Antonio Lopez de Haro and Gisela Salazar Golding, both from Venezuela, met in Shanghai in 2006 and have been friends and collaborators ever since. Three years ago they moved to the Kingdom. In true international style, they managed to marry South American with Mediterranean food and then make it a ménage with a pinch of Asian flavours.
Slide up to the bar and order a drink, like the mojito that uses homemade ginger syrup instead of sugar. Original cocktails ($4.50 to $5) focus on Asian accents with innovative tweaking, but the classics are also available. Beer comes in at $2.50 for Angkor to $7.50 for Moa Noir. Single-malt enthusiasts can order Laphroag at $5 or 21-year-old Glenlivet Archive at $21. Bar snacks are $4 to $7, but don’t eat too much because a gourmet feast is waiting upstairs.
The paper menu, which changes every six months, is a walk down foodie lane. Chef Gisela, with 13 years in the kitchen, brings a versatile approach to her art. “I like to be creative and play with flavours. Fish is particularly good for this.”
The appetisers/tapas offer a variety of choices: seafood (red tuna tartare with wasabi emuision, $9.50); meat (marinated lamb skewers with mojo rojo chili sauce, $7.50); vegetarian (pastelitos, pastries of cheddar cheese with fig confit, $5). The obvious solution is to go with friends so that you can better share.
Soups and salads have their place. How about the roast onion and parmesan cream with sautéed mussels and green asparagus ($6.50)?

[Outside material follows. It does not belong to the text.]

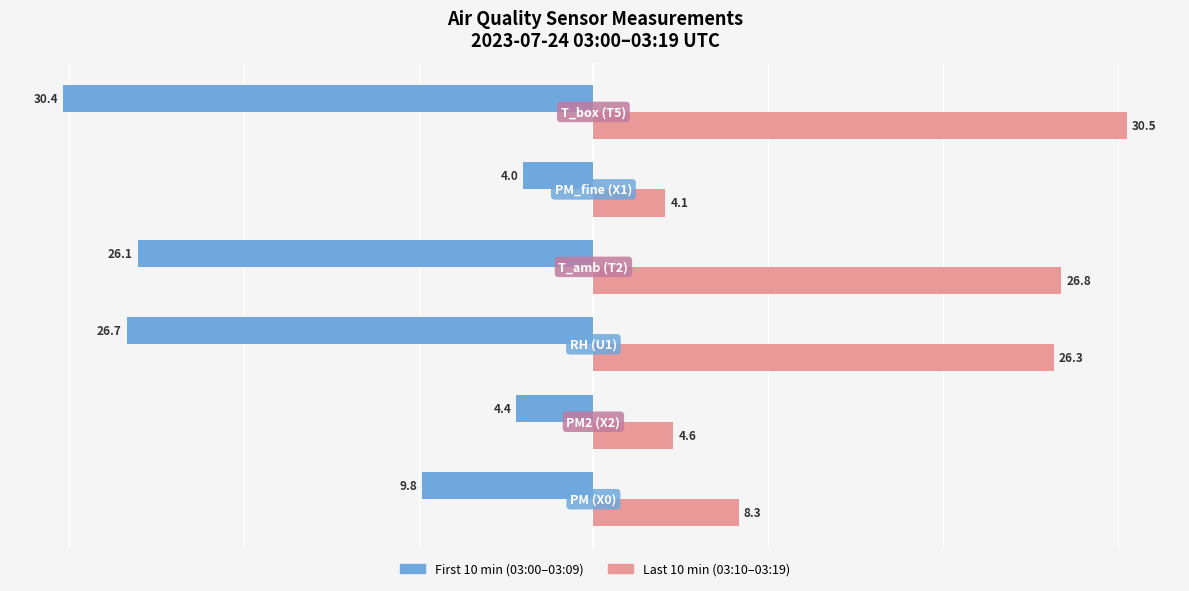

What is the difference between the maximum and minimum values in the Last 10 min (03:10–03:19) series?

26.4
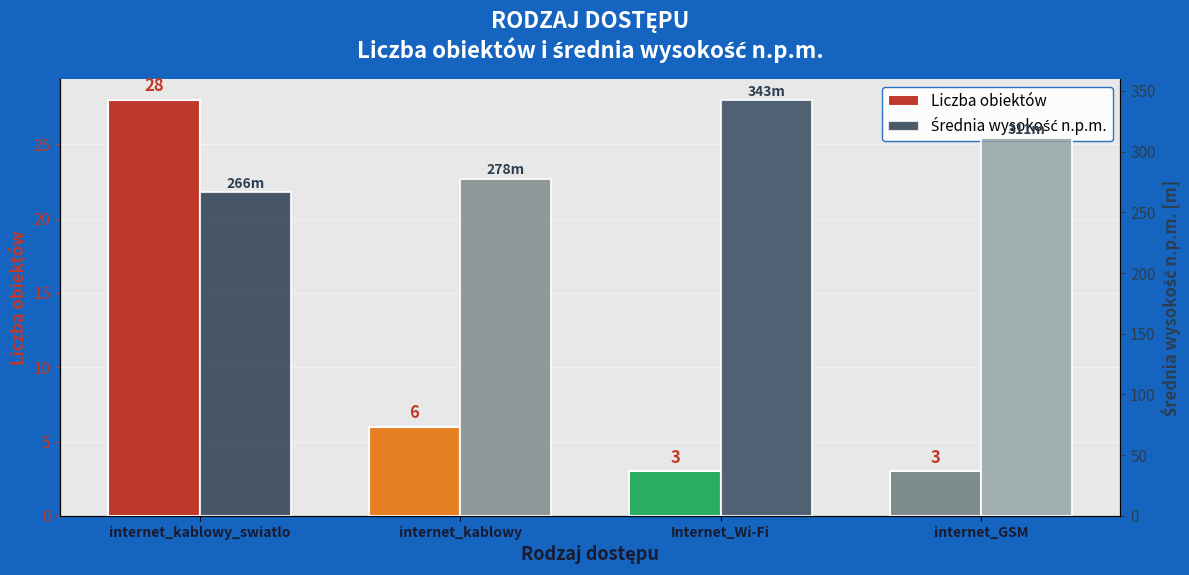

Which has a higher value, internet_kablowy_swiatlo or internet_kablowy?

internet_kablowy_swiatlo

Or the marinated chicken and crouton salad with roquet and crispy bacon ($7.50)?
Move on to the mains. What does our chef suggest? Hard question, but she comes up with paella negra, the black ink which comes from the calamari ($28). This is baked, so a 30-minute wait is required, which is a perfect time to imbibe a bit of wine. The house white is Cloudia de Vallformosa at $4 a glass or $21 a bottle. Another choice is Pewsey Vale Riesling at $32.
The chef’s meat recommendation was Australian beef cheek. It’s braised for 12 hours in a mustard a l’ancienne and served with sweet potato puree ($19). A bottle of Scottbase pinot noir ($59) goes well, but if it is a third-or-so bottle, go for the very drinkable house Norton Malbac at $4 a glass or $21 a bottle.
Todd, my dining companion and photographer, gently dabbed his napkin at the corner of his mouth, pushed back the plate and announced: “This truly is world-class dining.” Agreed.
Tepui @ Chinese House, #45 Sisowath Quay (corner Street 84); 023 991514.